The research described in this paper is based on the TensorFlow neural network framework. Before the start of the experiment, the data label is converted into the corresponding one-key heat carrier. This study uses the same amount of N, V, R, and L data for the experiments, and the signal processing of the dataset is random. The parameters of the network are optimized, and the Adam updater is used to update the weights to obtain the best classification results. Table 1 lists the relevant parameters of the experimental network. Additionally, the classification results of a single CNN network and a BiLSTM network are compared with the experimental results of the composite network proposed herein.

To estimate the performance in terms of heartbeat classification, the performance of the model is usually accurately evaluated [24,25,26,27].

Table 1. The parameters of the model

Figure 6 presents the loss function curve of the experiment using three different networks, i.e., a CNN, BiLSTM, and CNN-BiLSTM, under the same data.

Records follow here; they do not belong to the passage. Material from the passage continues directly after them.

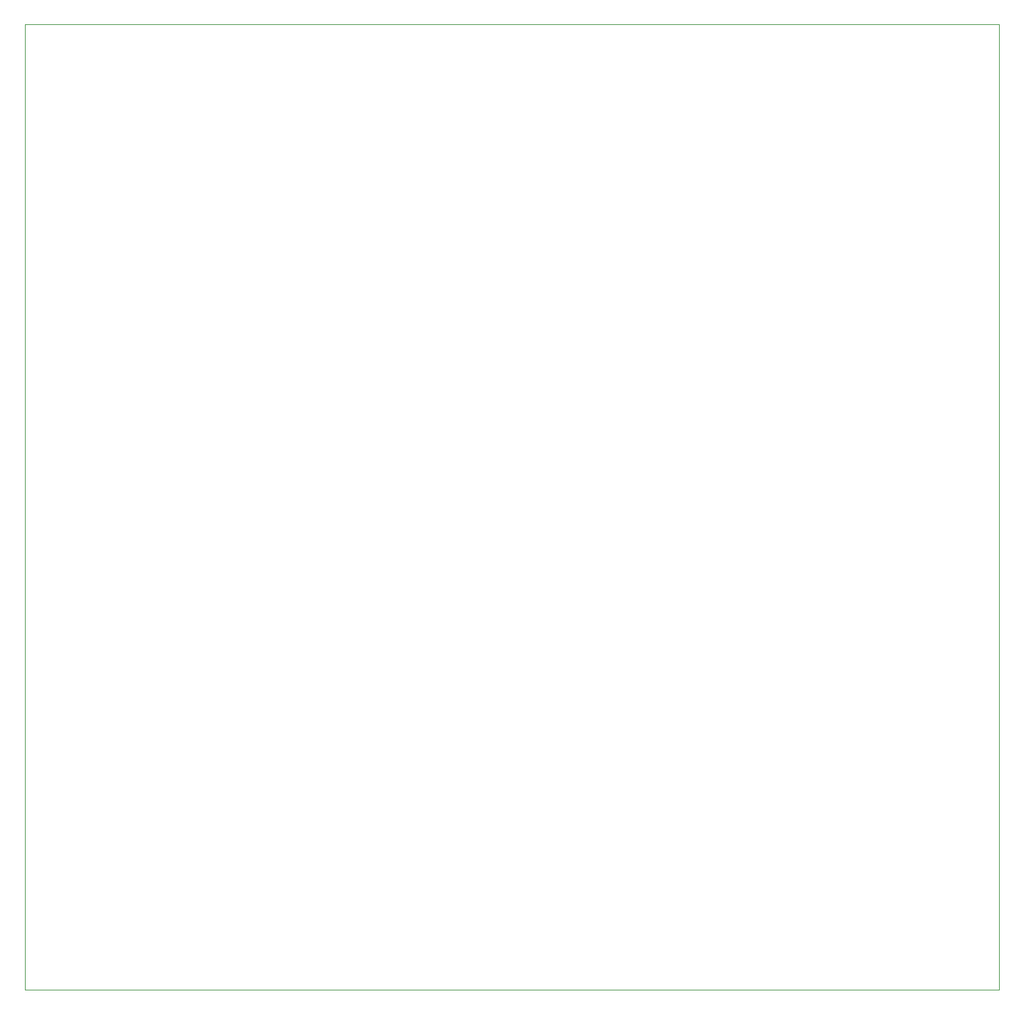
<source format=gbr>
%TF.GenerationSoftware,KiCad,Pcbnew,(6.0.8)*%
%TF.CreationDate,2022-10-21T20:54:02+03:00*%
%TF.ProjectId,commboard,636f6d6d-626f-4617-9264-2e6b69636164,rev?*%
%TF.SameCoordinates,Original*%
%TF.FileFunction,Profile,NP*%
%FSLAX46Y46*%
G04 Gerber Fmt 4.6, Leading zero omitted, Abs format (unit mm)*
G04 Created by KiCad (PCBNEW (6.0.8)) date 2022-10-21 20:54:02*
%MOMM*%
%LPD*%
G01*
G04 APERTURE LIST*
%TA.AperFunction,Profile*%
%ADD10C,0.100000*%
%TD*%
G04 APERTURE END LIST*
D10*
X162300000Y-40000000D02*
X40000000Y-40000000D01*
X40000000Y-40000000D02*
X40000000Y-161200000D01*
X40000000Y-161200000D02*
X162300000Y-161200000D01*
X162300000Y-161200000D02*
X162300000Y-40000000D01*
M02*

</source>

It can clearly be observed that the convergence effect of the proposed CNN-BiLSTM network is better than that of the two single networks.

Fig. 6.
figure 6

CNN, BiLSTM, CNN-BiLSTM loss function curve comparison

Figure 7 presents the overall accuracy of the three networks, CNN, BiLSTM, and CNN-BiLSTM, and the classification accuracy for the four types of data. The data volume of the specific classification is provided in Tables 2, 3, 4. It can be observed that the classification accuracy of the CNN-BiLSTM network is higher than CNN and BiLSTM.

Fig. 7.
figure 7

The accuracy of CNN, BiLSTM and CNN-BiLSTM

Table 2. Classification results of CNN network
Table 3. Classification results of BiLSTM
Table 4. Classification results of CNN-BiLSTM

As mentioned previously, the CNN-BiLSTM model achieves an overall classification accuracy of 99.69% on the test set, where N is 99.75%, V is 99.56%, R is 99.92%, and L is 99.52%.

In this study, by combining the deep learning model of a CNN and an LSTM to extract ECG features, the features can be automatically extracted, and a higher accuracy can be achieved.

Table 5 presents a series of scientific studies based on ECG signals with regard to the MIT-BIH Arrhythmia database. We can observe that, compared with other deep learning methods, the proposed CNN-BiLSTM network model improves the input signal and network structure of the model.

Table 5. Comparison with previous work on the MIT-BIH Arrhythmia database

3 Conclusion

At present, arrhythmia is one of the most common types of cardiovascular disease, and it seriously endangers human health. In this paper, an automatic system for arrhythmia classification was proposed based on a CNN-BiLSTM. This network can automatically extract and classify ECG signal features, thereby significantly reducing the workload of doctors. The network includes four convolutional layers, four pooling layers, a BiLSTM layer, and a fully connected layer and has achieved good classification performance. This classification method reduces the computing resources required and achieves a high accuracy; thus, it can be used as an auxiliary diagnostic method for clinical arrhythmia detection.